= No Orchids for Miss Blandish (play) =

No Orchids for Miss Blandish is a 1942 British stage adaptation by James Hadley Chase and Robert Nesbitt of Chase's 1939 novel of the same name. It ran for 203 performances at the Prince of Wales Theatre in the West End.

The play starred Robert Newton as Slim Grisson, Mary Clare as Ma Grisson, and Linden Travers, who reprised her role as Miss Blandish in the 1948 film adaptation. The stage version was well received, particularly in comparison to the film, which was widely denounced as salacious due to the film's portrayal of violence and sexuality.
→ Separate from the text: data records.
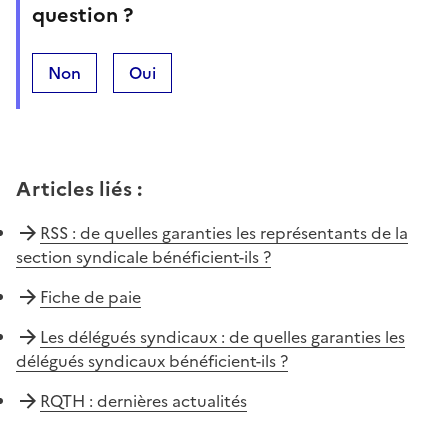
question ?
Non
Oui
Articles liés
:
RSS : de quelles garanties les représentants de la
section syndicale bénéficient-ils ?
Fiche de paie
Les délégués syndicaux : de quelles garanties les
délégués syndicaux bénéficient-ils ?
RQTH : dernières actualités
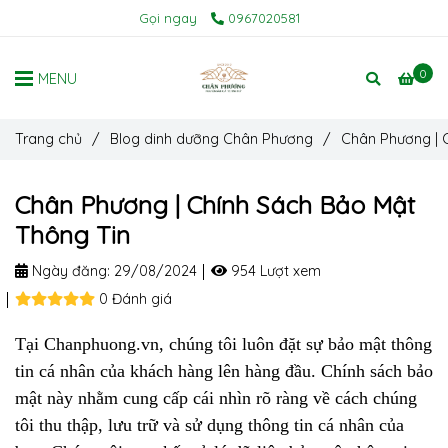
Gọi ngay
0967020581
0
MENU
Trang chủ
/
Blog dinh dưỡng Chân Phương
/
Chân Phương | 
Chân Phương | Chính Sách Bảo Mật
Thông Tin
Ngày đăng:
29/08/2024
954 Lượt xem
0 Đánh giá
Tại Chanphuong.vn, chúng tôi luôn đặt sự bảo mật thông
tin cá nhân của khách hàng lên hàng đầu. Chính sách bảo
mật này nhằm cung cấp cái nhìn rõ ràng về cách chúng
tôi thu thập, lưu trữ và sử dụng thông tin cá nhân của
The story, set in Kansas City, follows the wealthy American Miss Blandish who is kidnapped after a failed robbery, during which her fiance is killed. Her initial captors are subsequently killed during a run-in with another gang, led by Ma Grisson and her son, Slim. Ma sexually molests Miss Blandish and plans to kill her after extorting a ransom from her family. However, Slim opposes his mother's plan as he has fallen in love with Miss Blandish and she subsequently falls in love with Slim. The Blandish family secretary, Mr. Lucie, hires the private detective Dave Fenner to help rescue Miss Blandish. After the bloody rescue attempt, in which Slim is killed, Miss Blandish commits suicide.

In 1950, a French adaptation was presented in Paris starring Nicole Riche, Jean-Marc Tennberg, Renée Gardes and Sacha Tarride, which a review in Carrefour called a masterpiece. Riche disappeared between acts of one of the performances which was canceled and the audience was given their money back. A letter was found in her dressing room condemning her of appearing in an "immoral" production. She appeared two days later stating that she had been kidnapped, released and was found by gypsies in a wood. The story was dismissed by the police as "poppycock" and was seen as an attempt to promote press coverage about the play.

A 1978 revival in Glasgow, in a new adaptation by Robert David MacDonald, featured Pierce Brosnan as Eddie, one of the goons.